Cameco (TSX: CCO; NYSE: CCJ) today reported its consolidated financial and operating results for the third quarter ended September 30, 2020 in accordance with International Financial Reporting Standards (IFRS).
“As expected, our results continue to be impacted by the pro-active operational decisions taken earlier this year,” said Tim Gitzel, Cameco’s president and CEO. “We believe that the actions we have taken to slow the spread of the COVID-19 virus are prudent and reflect our values – placing priority on the health and safety of our employees, their families and their communities. However, our decisions do come with near-term costs.
“Consistent with our conservative financial management, we have positioned the company well to deal with uncertainty, whether that uncertainty arises as a result of Canada Revenue Agency’s actions or the volatility that may arise due to the economic upheaval being felt globally. We have strengthened our balance sheet, and our committed sales portfolio provides us with certainty and predictability. Therefore, we remain resolved in our strategy to build long-term value and will continue to do what we said we would do.

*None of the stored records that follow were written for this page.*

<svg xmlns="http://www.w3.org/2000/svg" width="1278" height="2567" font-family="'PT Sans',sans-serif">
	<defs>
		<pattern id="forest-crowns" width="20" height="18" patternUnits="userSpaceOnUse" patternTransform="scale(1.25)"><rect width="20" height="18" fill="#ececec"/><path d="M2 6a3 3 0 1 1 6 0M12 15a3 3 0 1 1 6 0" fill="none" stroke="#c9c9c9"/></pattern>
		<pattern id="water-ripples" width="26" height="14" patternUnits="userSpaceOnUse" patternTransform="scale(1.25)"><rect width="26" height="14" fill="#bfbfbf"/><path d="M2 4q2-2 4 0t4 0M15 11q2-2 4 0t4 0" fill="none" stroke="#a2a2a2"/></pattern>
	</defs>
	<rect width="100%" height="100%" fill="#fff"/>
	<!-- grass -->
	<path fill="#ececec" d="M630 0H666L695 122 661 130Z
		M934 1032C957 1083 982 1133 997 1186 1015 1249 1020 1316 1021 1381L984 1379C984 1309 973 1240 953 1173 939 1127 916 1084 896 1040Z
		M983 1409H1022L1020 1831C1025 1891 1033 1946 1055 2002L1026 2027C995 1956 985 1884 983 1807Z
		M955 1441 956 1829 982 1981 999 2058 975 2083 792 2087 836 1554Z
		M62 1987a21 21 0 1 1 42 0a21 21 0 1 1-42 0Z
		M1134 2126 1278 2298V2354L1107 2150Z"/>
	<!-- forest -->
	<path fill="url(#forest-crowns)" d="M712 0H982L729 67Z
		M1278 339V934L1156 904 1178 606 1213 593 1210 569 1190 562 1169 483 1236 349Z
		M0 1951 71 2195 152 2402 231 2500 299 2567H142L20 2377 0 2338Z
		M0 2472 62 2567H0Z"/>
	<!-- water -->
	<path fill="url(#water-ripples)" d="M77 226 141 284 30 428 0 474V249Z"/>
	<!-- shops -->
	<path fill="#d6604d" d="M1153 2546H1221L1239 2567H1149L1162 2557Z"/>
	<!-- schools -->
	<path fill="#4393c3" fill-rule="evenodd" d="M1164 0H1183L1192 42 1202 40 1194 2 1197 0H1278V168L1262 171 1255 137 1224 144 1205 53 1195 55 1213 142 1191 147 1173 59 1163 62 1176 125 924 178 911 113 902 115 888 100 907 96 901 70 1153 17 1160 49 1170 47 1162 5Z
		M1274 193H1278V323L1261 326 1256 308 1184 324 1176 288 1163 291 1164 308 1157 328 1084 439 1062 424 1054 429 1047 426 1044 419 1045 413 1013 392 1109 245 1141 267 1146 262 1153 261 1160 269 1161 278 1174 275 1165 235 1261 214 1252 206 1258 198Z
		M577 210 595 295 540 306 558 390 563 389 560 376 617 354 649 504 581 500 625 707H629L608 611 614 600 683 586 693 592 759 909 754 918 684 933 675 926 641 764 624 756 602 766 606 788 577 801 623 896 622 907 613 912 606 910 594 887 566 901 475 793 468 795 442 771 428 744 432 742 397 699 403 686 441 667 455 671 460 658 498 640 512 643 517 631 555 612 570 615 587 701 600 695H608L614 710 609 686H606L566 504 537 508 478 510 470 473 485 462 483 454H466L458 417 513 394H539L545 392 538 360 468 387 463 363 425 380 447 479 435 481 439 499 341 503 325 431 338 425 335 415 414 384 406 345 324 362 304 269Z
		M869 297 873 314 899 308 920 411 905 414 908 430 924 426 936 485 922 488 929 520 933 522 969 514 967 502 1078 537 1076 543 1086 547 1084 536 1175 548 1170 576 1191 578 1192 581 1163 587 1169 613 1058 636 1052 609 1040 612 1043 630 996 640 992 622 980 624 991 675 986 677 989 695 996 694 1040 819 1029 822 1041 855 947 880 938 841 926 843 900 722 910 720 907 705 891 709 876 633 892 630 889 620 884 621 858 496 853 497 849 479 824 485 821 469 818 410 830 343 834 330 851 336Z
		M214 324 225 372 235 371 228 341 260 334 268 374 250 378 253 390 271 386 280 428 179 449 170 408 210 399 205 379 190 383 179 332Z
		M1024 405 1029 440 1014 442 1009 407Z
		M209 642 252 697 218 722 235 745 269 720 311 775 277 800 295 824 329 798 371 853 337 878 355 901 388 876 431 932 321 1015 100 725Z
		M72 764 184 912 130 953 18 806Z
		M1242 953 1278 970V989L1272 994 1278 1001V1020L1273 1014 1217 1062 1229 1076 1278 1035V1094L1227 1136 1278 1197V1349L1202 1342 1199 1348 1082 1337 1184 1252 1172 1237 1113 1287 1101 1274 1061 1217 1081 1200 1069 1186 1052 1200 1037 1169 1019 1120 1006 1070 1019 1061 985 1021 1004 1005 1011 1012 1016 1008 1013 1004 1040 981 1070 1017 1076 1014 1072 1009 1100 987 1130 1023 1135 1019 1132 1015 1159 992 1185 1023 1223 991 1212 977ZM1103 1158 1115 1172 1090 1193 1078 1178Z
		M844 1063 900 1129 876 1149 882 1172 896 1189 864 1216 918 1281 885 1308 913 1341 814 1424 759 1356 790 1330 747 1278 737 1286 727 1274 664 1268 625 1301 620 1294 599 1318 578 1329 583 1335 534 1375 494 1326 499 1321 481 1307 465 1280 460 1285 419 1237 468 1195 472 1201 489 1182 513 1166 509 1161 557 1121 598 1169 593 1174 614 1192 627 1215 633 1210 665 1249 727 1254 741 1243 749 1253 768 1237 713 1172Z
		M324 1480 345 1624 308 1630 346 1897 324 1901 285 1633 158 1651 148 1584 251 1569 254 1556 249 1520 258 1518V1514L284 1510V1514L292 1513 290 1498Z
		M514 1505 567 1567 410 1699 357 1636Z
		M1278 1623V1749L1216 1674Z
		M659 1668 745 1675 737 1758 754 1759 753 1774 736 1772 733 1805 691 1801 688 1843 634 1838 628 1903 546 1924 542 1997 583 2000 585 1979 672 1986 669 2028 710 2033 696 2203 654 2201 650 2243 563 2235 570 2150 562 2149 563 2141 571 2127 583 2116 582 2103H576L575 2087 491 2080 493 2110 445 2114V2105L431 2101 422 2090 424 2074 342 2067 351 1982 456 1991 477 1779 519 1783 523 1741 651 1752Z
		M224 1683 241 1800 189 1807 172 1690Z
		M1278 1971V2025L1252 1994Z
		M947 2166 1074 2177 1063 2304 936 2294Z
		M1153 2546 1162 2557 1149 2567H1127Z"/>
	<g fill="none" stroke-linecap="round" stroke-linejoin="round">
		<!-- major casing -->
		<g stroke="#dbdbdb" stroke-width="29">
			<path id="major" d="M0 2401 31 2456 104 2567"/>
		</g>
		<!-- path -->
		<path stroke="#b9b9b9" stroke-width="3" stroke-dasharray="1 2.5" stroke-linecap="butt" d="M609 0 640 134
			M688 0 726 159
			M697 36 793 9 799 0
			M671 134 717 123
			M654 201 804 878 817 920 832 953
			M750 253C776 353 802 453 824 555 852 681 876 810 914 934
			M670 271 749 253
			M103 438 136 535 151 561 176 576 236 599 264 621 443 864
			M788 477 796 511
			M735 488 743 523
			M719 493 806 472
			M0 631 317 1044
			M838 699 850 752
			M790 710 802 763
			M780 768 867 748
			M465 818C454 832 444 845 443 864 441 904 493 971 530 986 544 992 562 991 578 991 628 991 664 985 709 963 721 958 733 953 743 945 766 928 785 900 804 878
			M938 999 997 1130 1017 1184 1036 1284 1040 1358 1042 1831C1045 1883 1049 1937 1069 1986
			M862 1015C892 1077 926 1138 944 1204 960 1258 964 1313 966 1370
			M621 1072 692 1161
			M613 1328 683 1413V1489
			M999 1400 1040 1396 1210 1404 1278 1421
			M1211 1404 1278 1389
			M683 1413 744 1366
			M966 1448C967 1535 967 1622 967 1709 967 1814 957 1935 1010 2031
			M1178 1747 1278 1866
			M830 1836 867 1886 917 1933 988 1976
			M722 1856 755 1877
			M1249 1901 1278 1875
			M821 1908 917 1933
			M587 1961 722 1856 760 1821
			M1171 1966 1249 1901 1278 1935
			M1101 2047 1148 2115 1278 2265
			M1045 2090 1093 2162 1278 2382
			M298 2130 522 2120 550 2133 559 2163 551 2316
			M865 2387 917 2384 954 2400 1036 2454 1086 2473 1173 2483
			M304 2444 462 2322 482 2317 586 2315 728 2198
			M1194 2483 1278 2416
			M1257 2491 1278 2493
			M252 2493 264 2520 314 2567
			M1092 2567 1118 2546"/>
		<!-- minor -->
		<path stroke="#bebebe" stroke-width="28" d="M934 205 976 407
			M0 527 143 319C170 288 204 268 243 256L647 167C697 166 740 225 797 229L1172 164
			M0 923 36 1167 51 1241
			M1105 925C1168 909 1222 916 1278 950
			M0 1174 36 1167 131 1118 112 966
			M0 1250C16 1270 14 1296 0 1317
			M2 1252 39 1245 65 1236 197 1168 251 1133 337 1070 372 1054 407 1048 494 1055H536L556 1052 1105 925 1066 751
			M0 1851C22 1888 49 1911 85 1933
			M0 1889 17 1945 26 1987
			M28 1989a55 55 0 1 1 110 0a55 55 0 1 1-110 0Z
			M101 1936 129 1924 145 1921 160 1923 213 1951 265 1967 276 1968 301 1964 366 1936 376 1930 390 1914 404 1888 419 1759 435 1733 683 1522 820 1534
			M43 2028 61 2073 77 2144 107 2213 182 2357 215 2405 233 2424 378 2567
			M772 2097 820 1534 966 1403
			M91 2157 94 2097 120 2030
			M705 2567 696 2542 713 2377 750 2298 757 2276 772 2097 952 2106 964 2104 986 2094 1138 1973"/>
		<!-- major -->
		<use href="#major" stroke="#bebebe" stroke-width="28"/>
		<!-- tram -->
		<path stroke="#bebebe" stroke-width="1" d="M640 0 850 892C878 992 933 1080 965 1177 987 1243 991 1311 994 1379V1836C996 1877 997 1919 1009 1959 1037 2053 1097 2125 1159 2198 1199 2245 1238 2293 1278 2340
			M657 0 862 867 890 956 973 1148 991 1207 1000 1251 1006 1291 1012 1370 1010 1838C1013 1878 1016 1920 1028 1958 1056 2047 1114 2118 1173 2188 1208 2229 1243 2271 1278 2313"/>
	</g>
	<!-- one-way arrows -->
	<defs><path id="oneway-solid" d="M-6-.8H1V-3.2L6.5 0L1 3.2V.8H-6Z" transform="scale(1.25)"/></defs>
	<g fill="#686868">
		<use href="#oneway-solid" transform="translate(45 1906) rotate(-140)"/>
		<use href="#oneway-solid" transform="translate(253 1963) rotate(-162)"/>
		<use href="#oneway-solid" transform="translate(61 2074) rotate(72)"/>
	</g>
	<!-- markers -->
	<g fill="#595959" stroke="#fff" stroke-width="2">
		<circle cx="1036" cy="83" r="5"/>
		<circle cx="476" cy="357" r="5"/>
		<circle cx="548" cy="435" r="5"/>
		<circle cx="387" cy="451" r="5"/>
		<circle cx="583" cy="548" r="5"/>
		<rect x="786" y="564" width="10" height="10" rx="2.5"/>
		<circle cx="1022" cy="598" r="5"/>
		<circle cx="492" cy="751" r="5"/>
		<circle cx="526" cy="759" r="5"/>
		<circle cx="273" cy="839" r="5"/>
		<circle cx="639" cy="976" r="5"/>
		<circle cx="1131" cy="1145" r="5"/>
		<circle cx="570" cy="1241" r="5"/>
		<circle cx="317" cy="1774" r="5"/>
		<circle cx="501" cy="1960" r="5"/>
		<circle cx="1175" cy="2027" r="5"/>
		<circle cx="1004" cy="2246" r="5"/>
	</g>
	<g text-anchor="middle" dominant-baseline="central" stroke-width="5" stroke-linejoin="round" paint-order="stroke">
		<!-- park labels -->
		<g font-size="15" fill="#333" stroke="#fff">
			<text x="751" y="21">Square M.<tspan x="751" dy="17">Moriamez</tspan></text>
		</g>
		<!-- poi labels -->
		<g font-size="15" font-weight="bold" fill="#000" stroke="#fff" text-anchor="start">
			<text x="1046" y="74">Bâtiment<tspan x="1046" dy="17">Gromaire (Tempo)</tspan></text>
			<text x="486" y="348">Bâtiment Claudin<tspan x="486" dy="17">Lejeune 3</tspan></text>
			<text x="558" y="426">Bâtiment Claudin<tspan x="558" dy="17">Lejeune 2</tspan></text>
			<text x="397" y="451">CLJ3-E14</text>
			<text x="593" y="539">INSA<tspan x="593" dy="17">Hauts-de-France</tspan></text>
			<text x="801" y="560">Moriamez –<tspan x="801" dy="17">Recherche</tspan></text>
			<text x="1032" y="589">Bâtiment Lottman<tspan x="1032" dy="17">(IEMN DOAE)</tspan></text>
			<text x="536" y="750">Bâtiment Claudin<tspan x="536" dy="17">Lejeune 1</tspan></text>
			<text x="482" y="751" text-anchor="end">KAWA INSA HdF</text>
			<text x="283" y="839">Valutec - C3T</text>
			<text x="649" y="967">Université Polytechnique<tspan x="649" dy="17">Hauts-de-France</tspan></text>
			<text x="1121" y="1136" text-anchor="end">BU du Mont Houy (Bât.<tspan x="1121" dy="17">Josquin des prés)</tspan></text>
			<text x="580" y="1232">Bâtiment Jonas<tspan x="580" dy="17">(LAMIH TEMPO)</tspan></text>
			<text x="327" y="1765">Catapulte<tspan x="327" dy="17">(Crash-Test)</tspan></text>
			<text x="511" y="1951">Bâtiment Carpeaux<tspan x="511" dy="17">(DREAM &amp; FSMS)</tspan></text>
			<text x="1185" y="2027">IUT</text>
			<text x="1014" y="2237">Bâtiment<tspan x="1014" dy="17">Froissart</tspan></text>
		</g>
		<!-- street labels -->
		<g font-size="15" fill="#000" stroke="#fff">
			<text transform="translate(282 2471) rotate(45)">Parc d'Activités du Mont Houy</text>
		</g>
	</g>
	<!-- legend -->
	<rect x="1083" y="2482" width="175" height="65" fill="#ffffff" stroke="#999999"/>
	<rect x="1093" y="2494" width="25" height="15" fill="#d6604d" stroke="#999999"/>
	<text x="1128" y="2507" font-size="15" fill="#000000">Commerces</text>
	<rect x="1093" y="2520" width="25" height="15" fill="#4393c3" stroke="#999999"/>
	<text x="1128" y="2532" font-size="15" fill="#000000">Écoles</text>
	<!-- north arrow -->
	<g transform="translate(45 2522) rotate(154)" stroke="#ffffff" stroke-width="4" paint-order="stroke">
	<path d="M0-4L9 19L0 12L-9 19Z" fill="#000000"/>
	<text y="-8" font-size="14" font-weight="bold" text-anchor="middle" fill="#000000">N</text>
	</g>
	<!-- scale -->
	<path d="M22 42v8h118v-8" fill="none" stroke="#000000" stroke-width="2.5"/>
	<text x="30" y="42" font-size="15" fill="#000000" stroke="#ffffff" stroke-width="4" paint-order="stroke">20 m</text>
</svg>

“In an environment where we think trade policy, like the amendment to the Russian Suspension Agreement in the US, will create opportunities for commercial suppliers like Cameco and where utilities have growing uncovered requirements, we are excited about the fundamentals for our industry. We see demand for nuclear growing driven by an increasing focus on electrification and the recognition that to achieve this while still meeting clean-air and climate change goals, nuclear will be needed in the toolbox. And this is occurring precisely while there is growing uncertainty and risk around global uranium supply. We believe these fundamentals will lead to security of supply concerns and will allow us to layer in the long-term contracts necessary to support the restart of our McArthur River/Key Lake operations and solidify our role as a low-cost, safe, reliable, commercial supplier of the uranium fuel needed for carbon-free nuclear electricity generation.
“We are also excited about the growing focus on sustainability and the importance of environmental, social and governance matters not just to our investors, but also to our customers and other stakeholders. Sustainability is at the heart of what we do. Embedded in all our decisions is a commitment to addressing the environmental, social and governance risks and opportunities that we believe will make our business sustainable over the long term. In these uncertain times, perhaps more than ever, it will be critical that we continue to work together to build on the strong foundation we have already established.”
- Net loss of $61 million; adjusted net loss of $78 million: Results are driven by normal quarterly variations in contract deliveries and our continued execution on all strategic fronts. This quarter was also impacted by ongoing purchase activity and additional care and maintenance costs of $18 million resulting from the proactive decision to suspend production at the Cigar Lake mine in response to the COVID-19 pandemic. Adjusted net earnings is a non-IFRS measure, see page 3 of news release.
- Cigar Lake restart: We safely restarted Cigar Lake in September. As planned, it took about two weeks to achieve initial production once the mine was restarted. Our share of production in the quarter was 0.2 million pounds. We continue to target our share of production for 2020 to be up to 5.3 million pounds in total. The continued operation of the Cigar Lake mine will be dependent on our ability to maintain safe and stable operating protocols along with a number of other factors, including how the COVID-19 pandemic is impacting the availability of the required workforce, northern Saskatchewan communities and the ability of the McClean Lake mill to continue to operate.
- Strengthened balance sheet: On October 21, 2020, we issued debentures in the amount $400 million, bearing interest of 2.95% per annum and maturing in 2027, and announced the redemption of our outstanding $400 million debenture bearing interest of 3.75% maturing in 2022, which is to be completed on or about November 20, 2020. As of September 30, 2020, we had $793 million in cash and short-term investments and $1.0 billion in long-term debt. In addition, we have a $1 billion undrawn credit facility. We expect our cash balances and operating cash flows to meet our capital requirements during 2020, therefore, we do not anticipate drawing on our credit facility this year.
- Canada Revenue Agency (CRA) tax dispute: On October 30, 2020 we received notification that CRA has sought leave to appeal to the Supreme Court of Canada (Supreme Court) the June 26, 2020 decision of the Federal Court of Appeal, which found in our favour in our dispute of reassessments issued by CRA for the 2003, 2005 and 2006 tax years. The Supreme Court will decide whether to hear the appeal or decline CRA’s request for leave. If the appeal proceeds, we estimate that it could take until the second half of 2022 before a decision is rendered by the Supreme Court. We remain confident in our position, which has thus far prevailed at every stage of the legal process. See our news release issued on October 30, 2020 at cameco.com for more details.
- Annual dividend declared: For 2020, an annual dividend of $0.08 per common share has been declared, payable on December 15, 2020, to shareholders of record on November 30, 2020. The decision to declare an annual dividend by our board is based on our cash flow, financial position, strategy, and other relevant factors including appropriate alignment with the cyclical nature of our earnings.